▶ [SUPPLIED RECORDS]:
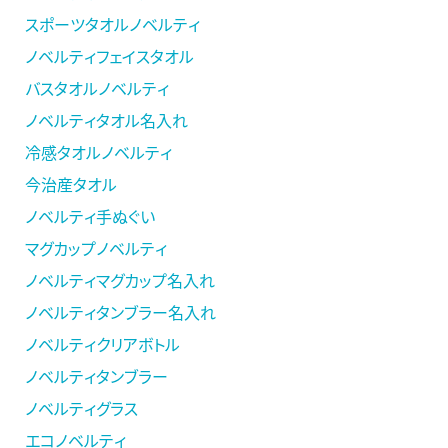
スポーツタオルノベルティ
ノベルティフェイスタオル
バスタオルノベルティ
ノベルティタオル名入れ
冷感タオルノベルティ
今治産タオル
ノベルティ手ぬぐい
マグカップノベルティ
ノベルティマグカップ名入れ
ノベルティタンブラー名入れ
ノベルティクリアボトル
ノベルティタンブラー
ノベルティグラス
エコノベルティ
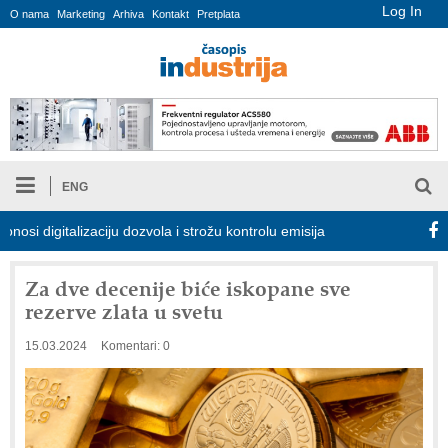
Log In
O nama
Marketing
Arhiva
Kontakt
Pretplata
ENG
igitalizaciju dozvola i strožu kontrolu emisija
Proizvodnja iC7 H
Za dve decenije biće iskopane sve
rezerve zlata u svetu
15.03.2024
Komentari: 0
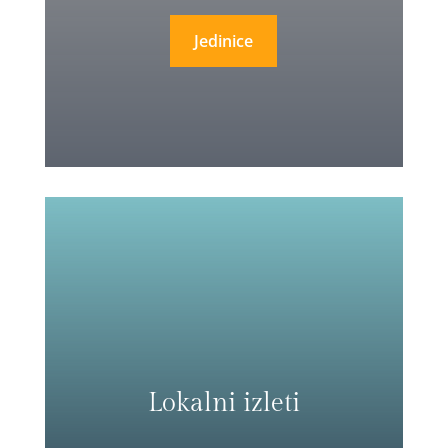
Jedinice
Lokalni izleti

▶ [PROBLEM DESCRIPTION]:
An exact copy of every entry above is required, without the pictures.

▶ [YOUR RESPONSE]:
スポーツタオルノベルティ
ノベルティフェイスタオル
バスタオルノベルティ
ノベルティタオル名入れ
冷感タオルノベルティ
今治産タオル
ノベルティ手ぬぐい
マグカップノベルティ
ノベルティマグカップ名入れ
ノベルティタンブラー名入れ
ノベルティクリアボトル
ノベルティタンブラー
ノベルティグラス
エコノベルティ
Log In
O nama
Marketing
Arhiva
Kontakt
Pretplata
ENG
igitalizaciju dozvola i strožu kontrolu emisija
Proizvodnja iC7 H
Za dve decenije biće iskopane sve
rezerve zlata u svetu
15.03.2024
Komentari: 0
Jedinice
Lokalni izleti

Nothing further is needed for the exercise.